** AUSGANGSTEXT **

JudikaturJustiz11Os28/03

11Os28/03 – OGH Entscheidung

Entscheidung
24. Juni 2003

Kopf

Der Oberste Gerichtshof hat am 24. Juni 2003 durch den Senatspräsidenten des Obersten Gerichtshofes Dr. Kuch als Vorsitzenden sowie durch die Hofräte des Obersten Gerichtshofes Dr. Ebner, Dr. Zehetner, Dr. Danek und Dr. Schwab als weitere Richter, in Gegenwart der Rechtspraktikantin Mag. Fellerer als Schriftführerin, in der Strafsache gegen Andreas W***** und einen weiteren Angeklagten wegen des Verbrechens der Untreue nach § 153 Abs 1 und Abs 2 zweiter Satz StGB und weiterer strafbarer Handlungen über die Nichtigkeitsbeschwerde und die Berufung des Andreas W***** und über die Berufung des Privatbeteiligten Mag. Andreas Wimmer gegen das Urteil des Landesgerichtes Salzburg als Schöffengericht vom 26. Juli 2002, GZ 35 Hv 1117/01d-47, nach Anhörung der Generalprokuratur in nichtöffentlicher Sitzung zu Recht erkannt:

Spruch

Der Nichtigkeitsbeschwerde wird Folge gegeben, das angefochtene Urteil, welches im Übrigen unberührt bleibt, in dem gegen Andreas Wintersteller ergangenen Schuldspruch A und demzufolge in dem diesen Angeklagten betreffenden Strafausspruch aufgehoben und die Strafsache zu neuer Verhandlung und Entscheidung im Umfang der Aufhebung nunmehr an den Einzelrichter des Landesgerichtes Salzburg zurückverwiesen. Mit seiner Berufung wird der Angeklagte auf diese Entscheidung verwiesen.

Der Privatbeteiligte wird mit seiner Berufung gegen das Andreas W***** betreffende Adhäsionserkenntnis auf die kassatorische Entscheidung verwiesen. Zur Entscheidung über seine Berufung gegen das den Angeklagten Helmut T***** betreffende Adhäsionserkenntnis werden die Akten dem Oberlandesgericht Linz zugeleitet.

Text

Gründe:

Mit dem angefochtenen Urteil, welches auch einen rechtskräftigen Schuldspruch und einen Teilfreispruch des Zweitangeklagten Helmut T***** enthält, wurde Andreas W***** des Vergehens der grob fahrlässigen Beeinträchtigung von Gläubigerinteressen nach § 159 Abs 1 und Abs 5 Z 1, 161 Abs 1 StGB schuldig erkannt (Punkt A des Urteilstenors), weil er von 1995 bis 5. Juli 1999 als verantwortlicher Geschäftsführer der Firma H***** GmbH grob fahrlässig die Zahlungsunfähigkeit des Unternehmens durch eine kridaträchtige Handlung herbeigeführt hat, indem er den Malversationen des Zweitangeklagten Helmut T*****, der im obangeführten Zeitraum als de facto Geschäftsführer einen nicht mehr feststellbaren, insgesamt jedenfalls 40.000 EUR übersteigenden Betrag unter wissentlichem Befugnismissbrauch aus dem Vermögen der Gesellschaft für private Zwecke entnahm, im wesentlichen tatenlos zusah und es unterließ, dies abzustellen.

** MATERIAL **
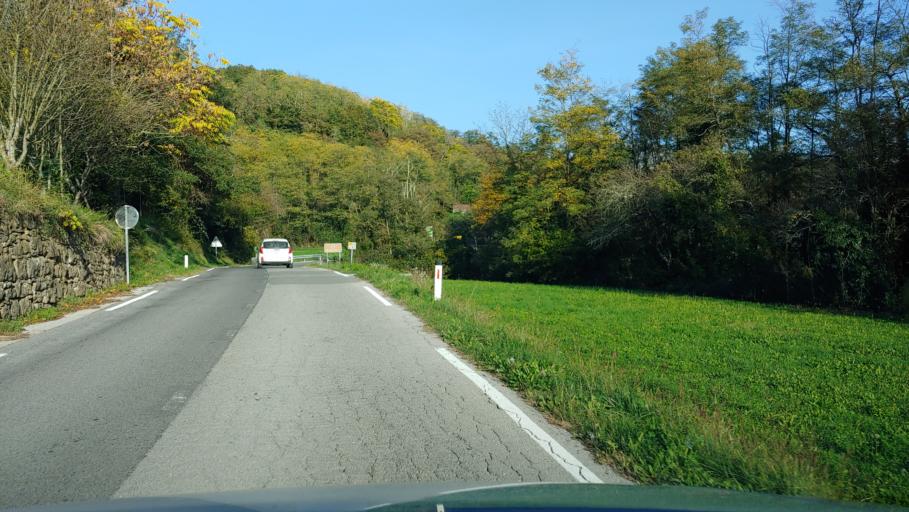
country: SI
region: Vipava
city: Vipava
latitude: 45.8142
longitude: 13.9004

** AUFGABEN **
A) Gib aus der OGH-Entscheidung alles von "Der Nichtigkeitsbeschwerde wird" bis hinunter zu "diese Entscheidung verwiesen." wortgetreu wieder.
B) An welchem Tag fällte das Landesgericht Salzburg laut der OGH-Entscheidung das angefochtene Urteil?

** LÖSUNGEN **
A)
Der Nichtigkeitsbeschwerde wird Folge gegeben, das angefochtene Urteil, welches im Übrigen unberührt bleibt, in dem gegen Andreas Wintersteller ergangenen Schuldspruch A und demzufolge in dem diesen Angeklagten betreffenden Strafausspruch aufgehoben und die Strafsache zu neuer Verhandlung und Entscheidung im Umfang der Aufhebung nunmehr an den Einzelrichter des Landesgerichtes Salzburg zurückverwiesen. Mit seiner Berufung wird der Angeklagte auf diese Entscheidung verwiesen.

B) Am 26. Juli 2002.